Comme tous les recueils de nouvelles, car je maintiens qu' « Ecrits fantôme » est plus cela qu'un roman, ce qui ne préjuge pas de la qualité de l'ouvrage, le niveau des nouvelles n'est pas homogène. On est époustouflé par l'aisance qu'a David Mitchell à investir des personnalités aussi différentes qu'un londonien musicien de rock, un paysan mongol, une vieille chinoise ou un étudiant japonais, exemples pris dans la cohorte des personnages de tout age, de tout pays et de condition variée que l'on croise dans l'ouvrage.

Il y a quelques temps je chroniquais « Les souvenirs sont au comptoir » d'Angelo Rinaldi, en écrivant qu'un dernier chapitre très réussi pouvait sauver un roman à demi raté. Dans le cas des « Ecrits fantômes » c'est l'inverse une des nouvelles est bien près de faire sombrer l'ensemble. Il s'agit de « Train de nuit », l'avant dernière du volume; dans laquelle on croirait lire une de ces nouvelles de science-fiction des année soixante dix qui dégoulinait de moraline progressiste et de considérations fumeuses sur l'avenir. David Mitchell met en scène un dialogue entre un animateur d'une émission de nuit sur une radio new-yorkaise et un cousin de son esprit amnésique que l'on a croisé précédemment dans ce qui est un des meilleurs segments du livre. Si ce « Train de nuit » me paraît hors sujet par rapport au reste du livre, il n'en reste pas moins lui aussi un tour de force stylistique puisqu'il n'est composé que de dialogue, comme une pièce de théâtre radiophonique! Un des problèmes de David Mitchell est qu'il est si doué qu'il ne sait pas résister au plaisir de faire un numéro littéraire. Heureusement ceux-ci sont presque tous réussis dans « Ecrits fantômes ».

Difficile aussi de situer ce recueil dans un genre littéraire puisqu'il passe d'un récit intimiste à un roman policier ou de science-fiction mais les interrogations métaphysique ne sont jamais loin La somme complexe des causes et conséquences permet-elle le libre-arbitre ? A travers le pessimisme de tout le livre on en arrive à se demander si la somme complexe des causes et des conséquences permet le libre-arbitre ?
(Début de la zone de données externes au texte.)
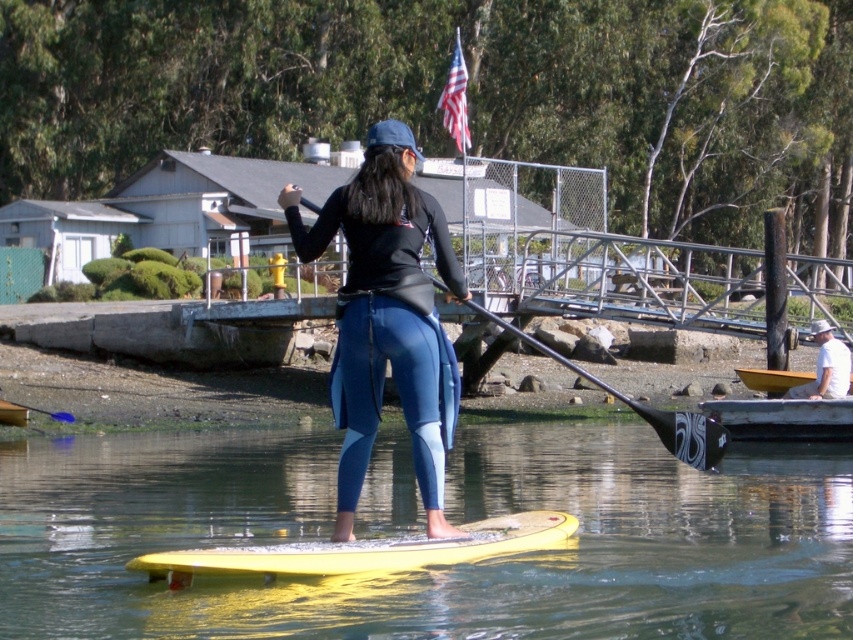
Looking at this image, which is more to the right, yellow rubber paddleboard at center or matte black wetsuit at center?

Positioned to the right is yellow rubber paddleboard at center.

Is yellow rubber paddleboard at center shorter than matte black wetsuit at center?

Indeed, yellow rubber paddleboard at center has a lesser height compared to matte black wetsuit at center.

The height and width of the screenshot is (640, 853). Describe the element at coordinates (451, 520) in the screenshot. I see `yellow rubber paddleboard at center` at that location.

Locate an element on the screen. yellow rubber paddleboard at center is located at coordinates (451, 520).

Does yellow plastic kayak at lower right have a greater width compared to black glossy paddle at center?

In fact, yellow plastic kayak at lower right might be narrower than black glossy paddle at center.

What do you see at coordinates (782, 419) in the screenshot?
I see `yellow plastic kayak at lower right` at bounding box center [782, 419].

Which is in front, point (709, 401) or point (700, 454)?

Positioned in front is point (700, 454).

Locate an element on the screen. The width and height of the screenshot is (853, 640). yellow plastic kayak at lower right is located at coordinates (782, 419).

Is black glossy paddle at center thinner than white cotton shirt at lower right?

No.

Can you confirm if black glossy paddle at center is smaller than white cotton shirt at lower right?

Actually, black glossy paddle at center might be larger than white cotton shirt at lower right.

Based on the photo, who is more forward, [688,433] or [813,323]?

Point [688,433] is in front.

Where is `black glossy paddle at center`? The width and height of the screenshot is (853, 640). black glossy paddle at center is located at coordinates (642, 406).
Si la cartographie des nuages est une traversée du temps, Ecrits fantômes est une errance géographique, les nouvelles se passent toute sur une période limitée de quelques mois. Vers la fin du volume, on s'aperçoit que nous sommes pas dans notre univers, mais plutôt dans un temps parallèle.

« Ecrits fantômes » estle premier roman de David Mitchell il lui a permis d’être considéré comme un des meilleurs auteurs du renouveau littéraire anglo-saxon. On y voit déjà ce qui sera présent dans ses livres suivant, notamment l’intertextualité et l’interconnexion de faits dans le temps et l’espace…L’auteur joue avec l’effet papillon entre un terroriste abandonné sur une île au Japon, un fan de jazz à Tokyo, un trader anglais visité par le fantôme d'une petite fille à Hong-kong, une scientifique spécialiste de physique quantique poursuivie par tous les services secrets de la planète, un trafiquant d'art à Saint-Pétersbourg et un esprit omnipotent perdu dans un cyberespace alternatif…

Je conseille vivement de lire ce livre mais pas les deux derniers chapitres, j'ai déjà dit ce que je pensais de l'avant dernier quand au dernier, il pourrait être le début de la première nouvelle et n'est là, même s'il est fort bien fait, que pour la géographie littéraire de l'ensemble.